_Seção de texto:_
* * * * *

E em torno desses perversos traidores adensa-se a multidão de tolos que gostam de saborear pelos ouvidos o prazer sensual das palavras de vida efêmera.
A tolerância ganha terreno. Cada dia nos trazem os jornais notícias de novos amolecimentos. Amanha ou depois, quando alguém reclamar, dirão que são os jornais que deturpam as notícias vindas de Roma. Mas então seria o caso de perguntar: não sabem em Roma os monsenhores que os jornais são assim feitos? Por que então multiplicar os departamentos de contato com a imprensa para distribuir notas e mais notas sem proveito nenhum para ninguém? Por que arrastar a Igreja para a atoarda das palavras de vida efêmera?
O resultado de tamanha confusão e tamanho alvoroço de publicidade é o que não podia deixar de ser: atordoamento para as palavras de vida eterna, obnubilação para o luzeiro que nos indica o caminho da Casa do Pai. Abastecedores do Inferno, os traidores da Igreja se apresentam como homens bondosíssimos, muito mais bondosos do que Nosso Senhor Jesus Cristo, que ousou falar em guerra, atreveu-se a elogiar um militar, não hesitou em usar o chicote, e a Judas que lamentava o esbanjamento triunfalista do óleo perfumado, dizendo que seria melhor vendê-lo e distribuir o dinheiro pelos pobres, respondeu dando razão ao desperdício e dizendo que pobres sempre os teremos…
“Orai e vigiai, disse o Senhor na sua hora de Agonia. E uma das principais vigilâncias que Ele nos pede é a custódia das palavras de vida eterna, é a vigilância das verdades da Fé. Na Ceia, no Sermão de despedida, e no Jardim das Oliveiras Jesus nos suplicou oração e vigilância. No ponto mais baixo de seu aprofundamento no mundo, no nível mais humilde de seu advento de misericórdia Jesus nos suplica gemendo: “Ficai aqui comigo e velai, minh’alma está mortalmente triste”. E depois: “Não pudeste velar comigo uma hora!” Esse gemido, essa súplica de nossa companhia, de nossa vigília saída da mesma boca que nos legou palavras de vida eterna, continuam a ecoar nas abóbadas da Igreja, como gemidos da Esposa, até a consumação dos tempos da Misericórdia e da Paciência de Deus, até o advento da Majestade de Deus. E então a voz do trovão e de abismo encherá o orbe:
“Já que bateste mãos e pés, e que vos saciaste de prazer vendo os males da terra: Eu estenderei a mão sobre vós, e vos entregareis como cativo às nações, e vos farei passar o fio da espada, e apagarei vosso nome entre os nomes dos povos, e vos exterminarei sobre a face da terra, e vos reduzirei a pó. E ENTÃO SABEREIS QUE SOU EU O SENHOR” (Ez 25, 1-7).
(Editorial da Revista Permanência, ano IV, N° 28-29, Janeiro-Fevereiro de 1971.)

* * * * *

_Registros brutos:_
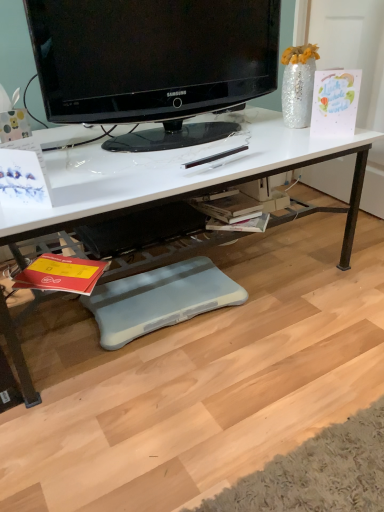
The image size is (384, 512). Find the location of `free space in front of black glossy television at upper center`. free space in front of black glossy television at upper center is located at coordinates pyautogui.click(x=162, y=166).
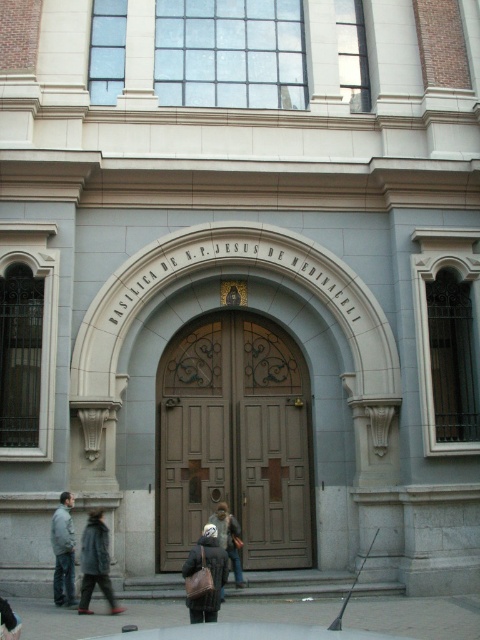
Is point (224, 563) positioned before point (90, 584)?

That is True.

Is dark brown leather coat at center below dark gray wool coat at lower left?

No.

Is point (205, 564) farther from viewer compared to point (107, 586)?

That is False.

This screenshot has height=640, width=480. What are the coordinates of `dark brown leather coat at center` in the screenshot? It's located at (211, 573).

Who is more distant from viewer, (218, 550) or (68, 518)?

Point (68, 518)

Is dark brown leather coat at center below gray fabric jacket at lower left?

Yes, dark brown leather coat at center is below gray fabric jacket at lower left.

Is point (216, 547) behind point (67, 547)?

No, (216, 547) is closer to viewer.

Find the location of a particular element. The image size is (480, 640). dark brown leather coat at center is located at coordinates (211, 573).

Can you confirm if dark gray wool coat at lower left is positioned to the right of gray fabric jacket at lower left?

Yes, dark gray wool coat at lower left is to the right of gray fabric jacket at lower left.

Can you confirm if dark gray wool coat at lower left is wider than gray fabric jacket at lower left?

Yes.

Does point (91, 611) lie behind point (60, 570)?

No, (91, 611) is in front of (60, 570).

The image size is (480, 640). Find the location of `dark gray wool coat at lower left`. dark gray wool coat at lower left is located at coordinates (96, 563).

* * * * *

_Instruções da tarefa:_
Reproduza sem nenhuma alteração o trecho do editorial entre "A tolerância ganha" e "de vida efêmera?", inclusive.

_A resposta:_
A tolerância ganha terreno. Cada dia nos trazem os jornais notícias de novos amolecimentos. Amanha ou depois, quando alguém reclamar, dirão que são os jornais que deturpam as notícias vindas de Roma. Mas então seria o caso de perguntar: não sabem em Roma os monsenhores que os jornais são assim feitos? Por que então multiplicar os departamentos de contato com a imprensa para distribuir notas e mais notas sem proveito nenhum para ninguém? Por que arrastar a Igreja para a atoarda das palavras de vida efêmera?